Amphibious twinship thus renders the sea an environmental otherness that partly escapes practices of enacting it. It does so by expressing a liquification of figure and ground, and concept and thing. Narratives of twinship with agencies of and in the sea allow for a figure-ground reversal (or even collapse) between humanity and the sea; manusia as humanity or personhood may be an environment for the sea’s agency as much as the sea is an environment for manusia. The very juxtaposition of figure and ground is diffused as both human and sea are already part of each other. While the sea enters human dreams, emotions and bodies, humanity is also in the sea, through twin siblings born from a human mother. As an effect, it may express an ethics in which ‘human’ responsibility is a response to the sea (dwelling twin) instead of a planned mastery of its behaviour, as common in environmental conservation (Pauwelussen and Verschoor 2017; also see Rose 2005 for a similar argument in a terrestrial context). We are presented here with a question of figure and ground in which the ‘ground’ becomes fluid, problematising any neat division between the two (see also Helmreich 2009: 169).

Moreover, amphibious twinship collapses the distinction between a material world ‘out there’ and conceptualisations thereof, leaving room for ambiguity and excess. At first sight, the twin Other can be seen as a conceptualisation of the sea, with the twinship narrative as a native theory of human-marine interrelation. However, in amphibious twinship, the twin sibling is the sea as much as it is part of the sea.
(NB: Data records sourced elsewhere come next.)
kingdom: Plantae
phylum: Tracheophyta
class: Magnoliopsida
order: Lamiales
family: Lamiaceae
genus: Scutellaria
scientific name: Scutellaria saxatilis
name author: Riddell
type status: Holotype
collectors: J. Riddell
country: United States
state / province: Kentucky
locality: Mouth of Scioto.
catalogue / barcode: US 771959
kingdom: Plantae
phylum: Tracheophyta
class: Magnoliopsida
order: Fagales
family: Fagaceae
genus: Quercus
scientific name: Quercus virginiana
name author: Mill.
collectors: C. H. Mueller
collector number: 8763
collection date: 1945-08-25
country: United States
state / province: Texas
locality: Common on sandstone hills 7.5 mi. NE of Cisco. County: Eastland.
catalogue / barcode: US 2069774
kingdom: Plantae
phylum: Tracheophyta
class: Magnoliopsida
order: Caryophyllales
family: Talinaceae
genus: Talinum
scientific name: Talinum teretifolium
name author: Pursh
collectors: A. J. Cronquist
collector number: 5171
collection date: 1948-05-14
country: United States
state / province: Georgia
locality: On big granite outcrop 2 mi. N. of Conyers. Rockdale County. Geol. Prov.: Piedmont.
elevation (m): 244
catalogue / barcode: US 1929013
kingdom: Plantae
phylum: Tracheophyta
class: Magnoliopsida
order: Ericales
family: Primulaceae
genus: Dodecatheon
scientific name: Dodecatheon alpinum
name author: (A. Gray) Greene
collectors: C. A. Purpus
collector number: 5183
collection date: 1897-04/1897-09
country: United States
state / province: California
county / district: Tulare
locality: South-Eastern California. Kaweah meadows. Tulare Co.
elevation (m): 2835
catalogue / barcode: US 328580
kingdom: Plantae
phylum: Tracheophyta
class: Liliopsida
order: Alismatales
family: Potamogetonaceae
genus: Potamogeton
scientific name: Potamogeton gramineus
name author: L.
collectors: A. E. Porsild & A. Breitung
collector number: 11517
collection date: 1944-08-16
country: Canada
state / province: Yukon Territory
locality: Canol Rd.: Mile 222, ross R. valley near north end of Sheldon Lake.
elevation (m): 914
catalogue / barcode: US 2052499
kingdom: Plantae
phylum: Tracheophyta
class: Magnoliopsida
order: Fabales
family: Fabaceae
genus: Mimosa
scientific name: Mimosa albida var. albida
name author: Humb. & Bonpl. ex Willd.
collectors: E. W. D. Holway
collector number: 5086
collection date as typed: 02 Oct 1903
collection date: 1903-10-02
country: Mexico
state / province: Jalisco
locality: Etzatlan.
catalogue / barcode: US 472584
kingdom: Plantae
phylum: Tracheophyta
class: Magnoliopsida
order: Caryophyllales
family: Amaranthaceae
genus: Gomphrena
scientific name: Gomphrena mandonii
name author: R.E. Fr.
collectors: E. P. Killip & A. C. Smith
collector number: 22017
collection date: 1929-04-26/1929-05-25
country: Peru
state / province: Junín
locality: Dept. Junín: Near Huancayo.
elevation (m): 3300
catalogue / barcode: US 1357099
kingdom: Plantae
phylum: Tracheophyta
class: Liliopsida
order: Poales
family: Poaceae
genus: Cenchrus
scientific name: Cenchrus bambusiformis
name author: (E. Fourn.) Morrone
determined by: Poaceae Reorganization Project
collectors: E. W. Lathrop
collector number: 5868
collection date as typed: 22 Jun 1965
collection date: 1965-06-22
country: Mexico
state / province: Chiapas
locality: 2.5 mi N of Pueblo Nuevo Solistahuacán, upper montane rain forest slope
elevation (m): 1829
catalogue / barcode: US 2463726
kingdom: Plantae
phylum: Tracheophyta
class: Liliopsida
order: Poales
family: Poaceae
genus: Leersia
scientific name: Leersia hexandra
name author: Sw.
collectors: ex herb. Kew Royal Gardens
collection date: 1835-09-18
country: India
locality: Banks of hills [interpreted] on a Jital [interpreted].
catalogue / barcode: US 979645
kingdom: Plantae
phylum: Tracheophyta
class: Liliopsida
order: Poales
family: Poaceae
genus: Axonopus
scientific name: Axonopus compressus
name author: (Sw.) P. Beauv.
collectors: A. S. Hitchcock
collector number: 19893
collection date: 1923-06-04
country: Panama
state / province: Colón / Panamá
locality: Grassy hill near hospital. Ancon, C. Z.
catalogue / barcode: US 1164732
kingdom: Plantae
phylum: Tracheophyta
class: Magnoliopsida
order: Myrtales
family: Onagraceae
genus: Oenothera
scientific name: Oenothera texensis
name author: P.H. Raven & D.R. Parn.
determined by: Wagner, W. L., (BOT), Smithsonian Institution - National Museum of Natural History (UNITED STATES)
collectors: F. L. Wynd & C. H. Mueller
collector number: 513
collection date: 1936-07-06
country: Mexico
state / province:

And as it becomes real in dreams, memories and embodied encounters, it destabilises a distinction between the sea as a fluent material reality and conceptualisations thereof. At the same time, this very conceptualisation is seen to be partial, in the sense that twin and sea resist full capture. The twinship expresses a force or Other not entirely contained in the figure of the twin sibling. Without retreating to a new fluid materialism that renders the sea as a vital materiality, amphibious twinship nevertheless stimulates thought about what slips between the cracks of conceptualisation. Liquefying distinctions between thing and concept, figure and ground, amphibious twinship allows for thinking along the movement in-between.